The fact that the plot requires her not to be around for long periods could be a real issue if Kendrick weren’t up to the challenge of carrying the story whenever she’s not on screen. Sure, she’s nominally the main character but Stephanie spends more time watching things happen than engaging in them – at least for a good long while. It’s Emily’s disappearance which finally spurs her out of her kitchen and her homemaker vlog and out into the world to get some idea what’s been happening. Pluckiness is certainly in Kendrick’s wheelhouse and if Stephanie isn’t quite Emily’s bundle of contradictions she’s got her complications and watching her embrace them as she comes into her own is almost as much fun as watching Lively tear an over anxious fashion designer down to size. Almost.

And if that was all that A Simple Favor was interested in – looking into these two women and the way they are almost as alike as they are different, the strangeness of a real friendship – a lot of its problems would never have shown up. But at the end of the day this is a potboiler and it is very hard to make a potboiler (by its nature extremely plot heavy) into a character study – or even to give it some of the attributes of one. The fact that Feig is able to make the opening so engaging speaks volumes to his skill with his actors. From the opening credits with their post-modern Saul Bass feel and French pop-song backing like a 60s Cote d’Azur thriller mixed with a Doris Day musical, A Simple Favor promises something different from what he has made before and flirts with delivering but only to pull back again and again.

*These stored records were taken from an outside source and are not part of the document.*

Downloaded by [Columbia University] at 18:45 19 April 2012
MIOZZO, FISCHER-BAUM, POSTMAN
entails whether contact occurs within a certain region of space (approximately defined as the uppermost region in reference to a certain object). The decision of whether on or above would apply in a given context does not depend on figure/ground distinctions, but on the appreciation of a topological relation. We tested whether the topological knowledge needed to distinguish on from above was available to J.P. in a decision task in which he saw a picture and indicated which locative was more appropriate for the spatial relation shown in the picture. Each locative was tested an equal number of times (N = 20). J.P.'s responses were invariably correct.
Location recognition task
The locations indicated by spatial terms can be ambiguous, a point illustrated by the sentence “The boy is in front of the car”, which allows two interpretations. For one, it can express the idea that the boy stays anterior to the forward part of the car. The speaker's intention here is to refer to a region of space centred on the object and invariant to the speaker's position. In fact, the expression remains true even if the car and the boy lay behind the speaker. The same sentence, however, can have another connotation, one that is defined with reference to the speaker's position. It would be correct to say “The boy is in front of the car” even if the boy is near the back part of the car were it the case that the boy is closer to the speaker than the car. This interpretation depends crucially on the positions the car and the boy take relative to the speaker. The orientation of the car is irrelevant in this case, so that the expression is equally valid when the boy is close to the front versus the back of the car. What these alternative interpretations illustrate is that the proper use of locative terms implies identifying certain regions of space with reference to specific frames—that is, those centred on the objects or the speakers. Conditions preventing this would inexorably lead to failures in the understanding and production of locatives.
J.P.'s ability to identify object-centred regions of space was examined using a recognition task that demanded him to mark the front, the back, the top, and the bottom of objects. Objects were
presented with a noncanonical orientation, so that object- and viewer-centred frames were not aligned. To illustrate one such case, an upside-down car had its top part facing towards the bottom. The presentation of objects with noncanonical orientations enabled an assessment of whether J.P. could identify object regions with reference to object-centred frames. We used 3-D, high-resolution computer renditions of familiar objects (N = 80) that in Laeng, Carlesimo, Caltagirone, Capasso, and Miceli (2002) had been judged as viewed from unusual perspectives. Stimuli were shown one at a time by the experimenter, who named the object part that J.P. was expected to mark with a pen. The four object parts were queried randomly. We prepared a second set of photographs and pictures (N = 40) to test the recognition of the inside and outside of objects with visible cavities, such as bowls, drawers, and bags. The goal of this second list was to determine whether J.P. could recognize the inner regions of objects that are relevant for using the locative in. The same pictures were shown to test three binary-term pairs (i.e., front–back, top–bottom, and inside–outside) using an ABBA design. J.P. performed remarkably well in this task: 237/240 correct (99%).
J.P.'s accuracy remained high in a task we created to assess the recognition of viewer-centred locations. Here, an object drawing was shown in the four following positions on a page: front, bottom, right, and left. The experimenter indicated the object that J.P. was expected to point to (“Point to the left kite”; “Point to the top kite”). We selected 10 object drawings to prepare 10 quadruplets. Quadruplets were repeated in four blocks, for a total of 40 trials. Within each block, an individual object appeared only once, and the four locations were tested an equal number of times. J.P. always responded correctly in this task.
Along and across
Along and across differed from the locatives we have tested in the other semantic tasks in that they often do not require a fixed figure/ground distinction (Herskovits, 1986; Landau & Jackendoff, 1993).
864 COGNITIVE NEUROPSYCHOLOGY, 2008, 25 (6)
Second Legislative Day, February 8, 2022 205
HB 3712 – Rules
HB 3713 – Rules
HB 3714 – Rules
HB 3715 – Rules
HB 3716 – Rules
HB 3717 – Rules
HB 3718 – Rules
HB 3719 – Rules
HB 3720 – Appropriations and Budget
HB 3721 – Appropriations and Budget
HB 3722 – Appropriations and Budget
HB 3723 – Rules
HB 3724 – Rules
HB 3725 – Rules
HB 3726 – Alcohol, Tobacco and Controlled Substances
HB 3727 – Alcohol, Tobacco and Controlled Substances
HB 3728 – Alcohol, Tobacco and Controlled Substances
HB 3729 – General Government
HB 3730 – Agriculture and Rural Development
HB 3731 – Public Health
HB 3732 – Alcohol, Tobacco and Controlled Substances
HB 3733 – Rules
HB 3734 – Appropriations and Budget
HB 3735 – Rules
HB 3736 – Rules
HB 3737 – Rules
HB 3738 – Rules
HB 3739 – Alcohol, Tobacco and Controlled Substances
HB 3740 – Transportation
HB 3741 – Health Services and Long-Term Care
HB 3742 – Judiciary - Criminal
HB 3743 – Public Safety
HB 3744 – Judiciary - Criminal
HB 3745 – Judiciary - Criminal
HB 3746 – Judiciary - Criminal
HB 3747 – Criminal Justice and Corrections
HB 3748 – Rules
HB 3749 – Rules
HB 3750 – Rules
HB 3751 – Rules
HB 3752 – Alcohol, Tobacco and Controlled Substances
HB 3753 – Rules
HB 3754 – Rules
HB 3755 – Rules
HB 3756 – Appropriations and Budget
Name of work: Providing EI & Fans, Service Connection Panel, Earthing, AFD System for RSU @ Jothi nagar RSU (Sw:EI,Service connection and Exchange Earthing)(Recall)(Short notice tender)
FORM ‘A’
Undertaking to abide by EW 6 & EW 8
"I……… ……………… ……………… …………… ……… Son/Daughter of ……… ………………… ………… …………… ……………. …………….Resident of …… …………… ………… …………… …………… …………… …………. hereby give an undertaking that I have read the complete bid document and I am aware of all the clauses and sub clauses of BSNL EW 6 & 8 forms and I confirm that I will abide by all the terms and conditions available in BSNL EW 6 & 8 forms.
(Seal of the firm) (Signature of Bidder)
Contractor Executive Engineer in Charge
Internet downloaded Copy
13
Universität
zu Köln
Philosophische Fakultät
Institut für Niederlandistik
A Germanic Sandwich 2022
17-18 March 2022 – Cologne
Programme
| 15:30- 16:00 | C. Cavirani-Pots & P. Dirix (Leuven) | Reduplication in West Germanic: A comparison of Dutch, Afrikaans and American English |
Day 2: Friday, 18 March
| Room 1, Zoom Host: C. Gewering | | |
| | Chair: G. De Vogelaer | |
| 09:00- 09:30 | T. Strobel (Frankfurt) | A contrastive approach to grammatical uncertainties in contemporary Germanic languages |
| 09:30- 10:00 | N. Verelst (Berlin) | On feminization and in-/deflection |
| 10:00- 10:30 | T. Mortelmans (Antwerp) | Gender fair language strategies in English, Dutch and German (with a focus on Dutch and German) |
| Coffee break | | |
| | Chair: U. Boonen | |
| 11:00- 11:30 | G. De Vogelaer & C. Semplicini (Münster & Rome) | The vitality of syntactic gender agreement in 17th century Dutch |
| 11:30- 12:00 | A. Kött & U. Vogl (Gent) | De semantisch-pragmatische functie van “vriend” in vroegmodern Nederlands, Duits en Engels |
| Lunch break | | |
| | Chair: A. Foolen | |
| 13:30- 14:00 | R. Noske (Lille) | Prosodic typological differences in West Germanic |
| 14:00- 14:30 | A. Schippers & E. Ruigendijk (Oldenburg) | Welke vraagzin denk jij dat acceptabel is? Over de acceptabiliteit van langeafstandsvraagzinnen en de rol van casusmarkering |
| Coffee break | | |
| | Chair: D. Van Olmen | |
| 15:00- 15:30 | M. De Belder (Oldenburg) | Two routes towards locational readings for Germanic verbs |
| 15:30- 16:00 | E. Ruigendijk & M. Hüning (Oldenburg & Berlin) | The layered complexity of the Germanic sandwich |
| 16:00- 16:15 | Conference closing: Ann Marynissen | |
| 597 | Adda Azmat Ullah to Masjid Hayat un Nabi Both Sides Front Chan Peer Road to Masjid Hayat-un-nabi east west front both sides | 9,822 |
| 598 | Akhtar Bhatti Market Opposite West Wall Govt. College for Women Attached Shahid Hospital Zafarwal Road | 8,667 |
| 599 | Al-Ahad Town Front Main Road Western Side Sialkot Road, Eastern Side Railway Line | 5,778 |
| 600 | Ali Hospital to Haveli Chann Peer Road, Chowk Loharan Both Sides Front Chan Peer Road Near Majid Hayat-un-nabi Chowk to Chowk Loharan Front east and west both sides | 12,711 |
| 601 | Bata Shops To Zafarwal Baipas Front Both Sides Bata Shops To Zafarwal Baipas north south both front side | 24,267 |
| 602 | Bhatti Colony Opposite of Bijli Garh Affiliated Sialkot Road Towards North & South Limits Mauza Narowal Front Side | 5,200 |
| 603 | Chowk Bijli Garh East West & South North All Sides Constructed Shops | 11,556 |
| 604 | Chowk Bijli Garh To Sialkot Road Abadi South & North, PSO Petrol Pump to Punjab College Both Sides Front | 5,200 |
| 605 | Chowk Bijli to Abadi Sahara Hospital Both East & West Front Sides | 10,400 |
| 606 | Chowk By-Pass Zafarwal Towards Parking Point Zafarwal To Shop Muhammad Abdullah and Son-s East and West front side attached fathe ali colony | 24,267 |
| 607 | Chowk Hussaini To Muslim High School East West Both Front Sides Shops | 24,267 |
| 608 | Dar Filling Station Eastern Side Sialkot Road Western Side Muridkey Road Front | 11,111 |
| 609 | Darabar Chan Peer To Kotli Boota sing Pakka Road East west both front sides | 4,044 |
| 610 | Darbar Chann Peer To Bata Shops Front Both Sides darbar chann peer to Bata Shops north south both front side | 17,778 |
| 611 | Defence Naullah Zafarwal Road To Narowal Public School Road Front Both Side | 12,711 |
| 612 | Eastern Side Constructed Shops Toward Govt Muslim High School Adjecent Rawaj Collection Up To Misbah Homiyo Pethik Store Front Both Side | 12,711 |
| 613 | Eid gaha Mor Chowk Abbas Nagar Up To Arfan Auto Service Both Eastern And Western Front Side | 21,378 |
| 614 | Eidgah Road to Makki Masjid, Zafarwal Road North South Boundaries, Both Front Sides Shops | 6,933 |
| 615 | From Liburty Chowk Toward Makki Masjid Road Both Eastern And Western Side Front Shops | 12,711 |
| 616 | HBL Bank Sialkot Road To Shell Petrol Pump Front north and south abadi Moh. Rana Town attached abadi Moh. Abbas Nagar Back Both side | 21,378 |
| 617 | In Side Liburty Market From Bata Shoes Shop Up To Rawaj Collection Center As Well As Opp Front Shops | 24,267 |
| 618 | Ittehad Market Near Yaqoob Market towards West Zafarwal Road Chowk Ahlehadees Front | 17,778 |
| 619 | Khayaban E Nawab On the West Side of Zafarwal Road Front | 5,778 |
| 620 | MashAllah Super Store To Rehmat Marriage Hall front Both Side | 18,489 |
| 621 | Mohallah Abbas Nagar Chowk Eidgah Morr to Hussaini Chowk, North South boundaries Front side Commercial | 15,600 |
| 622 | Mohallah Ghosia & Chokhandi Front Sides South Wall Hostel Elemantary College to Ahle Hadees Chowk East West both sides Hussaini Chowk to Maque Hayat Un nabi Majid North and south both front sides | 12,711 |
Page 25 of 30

Feig has no problem delving into the darkest recesses of his character’s pasts – from incest to arson to drug use – but whenever things get too heavy he pulls back and makes with a joke. Sometimes it works and sometimes it undermines what’s going to come to next as he attempts to raise the stakes he has just whittled down. Gradually, frustratingly, unfailingly, it all gets away from him. Interesting character beats, theoretically motivating the leads’ actions, are left dangling with little to know connection to the wider story as the plot takes over. At the same time motivations become less clear again as the plot takes over forcing characters to behave almost arbitrarily in order to hide surprises from the audience, a confusion made worse as point of view bounces among the leads. We’re expected to follow Stephanie’s dalliance with newly widowed (maybe?) husband Sean (a terminally underused Golding) one moment and deplore it the next more to motivate the next plot discovery than for anything character related. Characters are on the run from the law and desperately hiding except for when they are playing tricks on their ex’s because they can. And when any of that fails (or even if it doesn’t) then everyone can fall back on a joke and a promise that ‘we’re just kidding.’

It feels like nothing so much as a director deciding each day to try things a different way and then trying to jam it all together in the editing room.  It’s a shame.  There’s a lot to like about A Simple Favor. Just not enough.